L’immagine infatti ha un grave difetto tra gli essenziali pregi: banalizza. Banalizza l’esistenza dell’inesistente (come in ogni visione architettonica), banalizza la veridicità dell’informazione che veicola; e banalizza la ricezione di contenuti, esperiti (attraverso la vista) più che compresi. Il testo invece, come già ci ha indotto a riflettere lo scritto albertiano, richiede un attivo coinvolgimento del lettore nella comprensione dei contenuti, la cui forma è conquistata mai data per scontata.
Quando è così, nessun conflitto tra tecnologia e “arte umana” sussiste, il problema sorge sempre quando è l’uomo a sostituire la macchina, non viceversa.
L’intelligenza artificiale può quindi costituire un’occasione per rieducarci all’idea di una filologia operativa e riscoprire la “praticità” dell’umanesimo. In primis verso un’architettura che sia disciplina del linguaggio e non “scienza del progetto”: educarci alla formulazione di registri lessicali formali evade di per sé l’astrattezza dell’immagine appiatitta dalla tecnica. Servirsi del testo per poter verificare il funzionamento di una figura permette di astrarne il significato e ricondurre allo scopo proprio dell’immagine d’architettura: veicolare un’intenzione non uno sterile campionario di convenzioni grafiche.

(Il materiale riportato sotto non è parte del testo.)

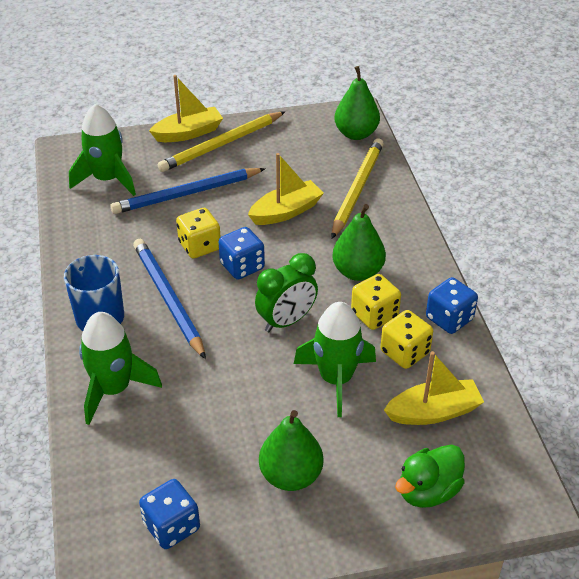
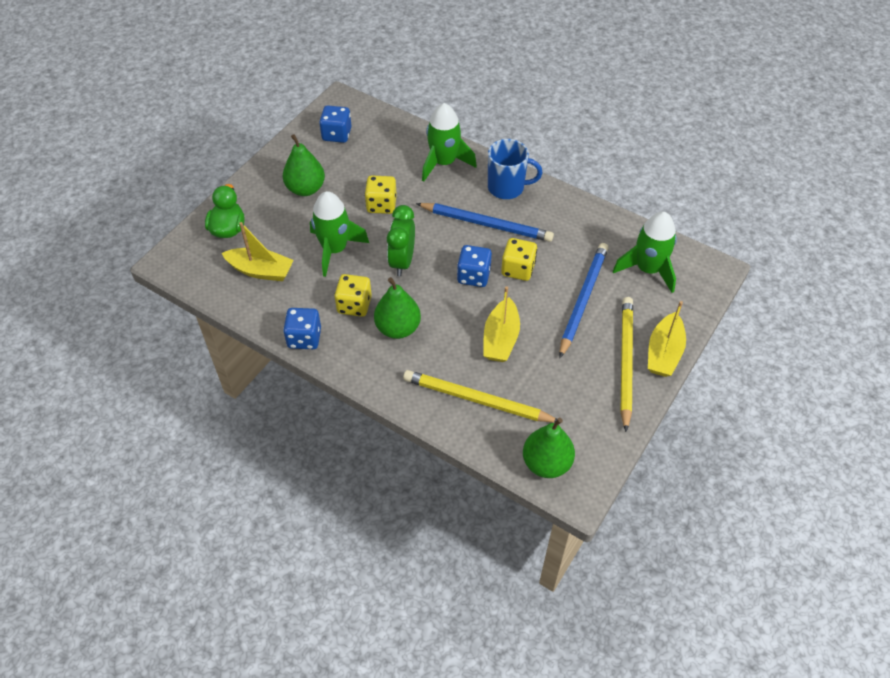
camera: 135 degrees right, 10 degrees up
yellow pencil [331,138,384,239] -> yellow pencil turned 135 degrees clockwise [403,370,557,423]
yellow dice [380,310,433,369] -> yellow dice moved to [365,176,397,214]
yellow boat [384,351,484,425] -> yellow boat turned 105 degrees counterclockwise [222,222,294,281]

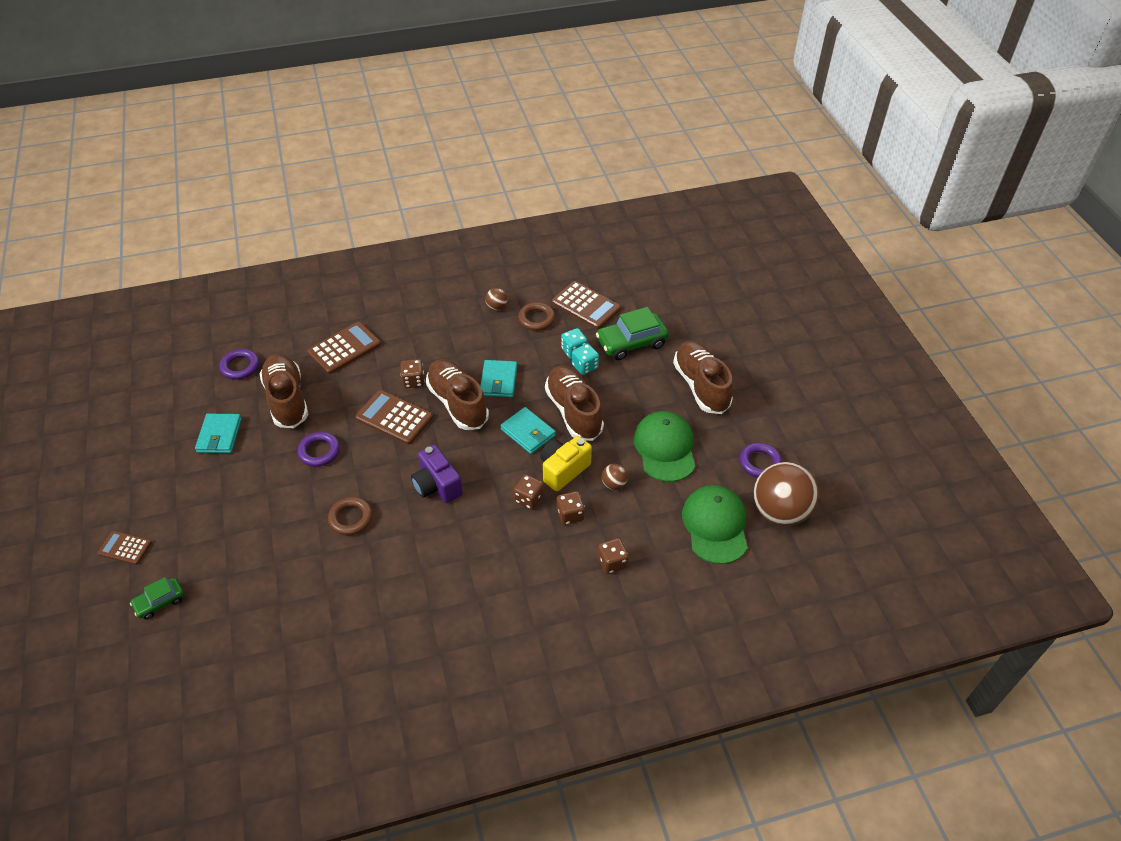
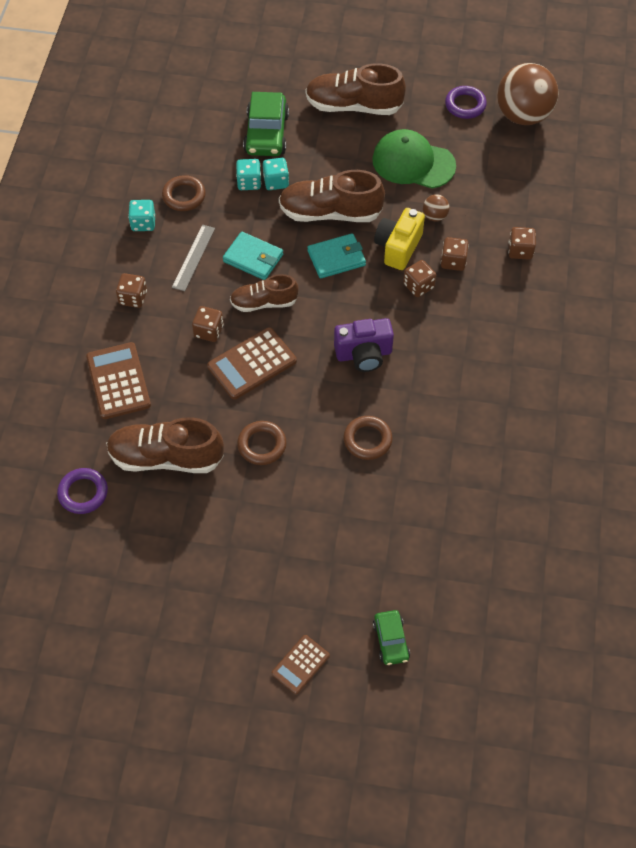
camera: 65 degrees left, 10 degrees up
turquoise wallet [195,414,242,453] -> none
purple ring [298,432,340,467] -> brown ring [237,421,286,465]
brown shoe [426,359,489,430] -> brown shoe [230,274,299,312], size x0.62
brown ball [485,288,508,310] -> turquoise dice [128,200,155,231]
yellow camera [540,436,592,491] -> yellow camera turned 45 degrees clockwise [374,208,425,270]
brown calculator [552,281,621,329] -> none
green cap [682,485,748,564] -> none
none -> brown dice [116,273,147,308]
none -> grey ruler [172,225,215,291]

[1] Pareri non concordi a riguardo. Si veda F. P. DI TEODORO, Descriptio Urbis Romae, in F. P. FIORE (a cura di), La Roma di Leon Battista Alberti. Umanisti, architetti e artisti alla scoperta dell’antico nella città del Quattrocento, catalogo della mostra (Roma 24 giugno-16 ottobre 2005), Milano, 2005, pp. 176-181.
[2] A. BRUSCHI, Considerazioni sulla “maniera matura” del Brunelleschi, in L’antico, la tradizione, il moderno. Da Arnolfo a Peruzzi, saggi sull’architettura del Rinascimento, a cura di M. Ricci e P. Zampa, Electa, Milano, 2004, pp. 86-122.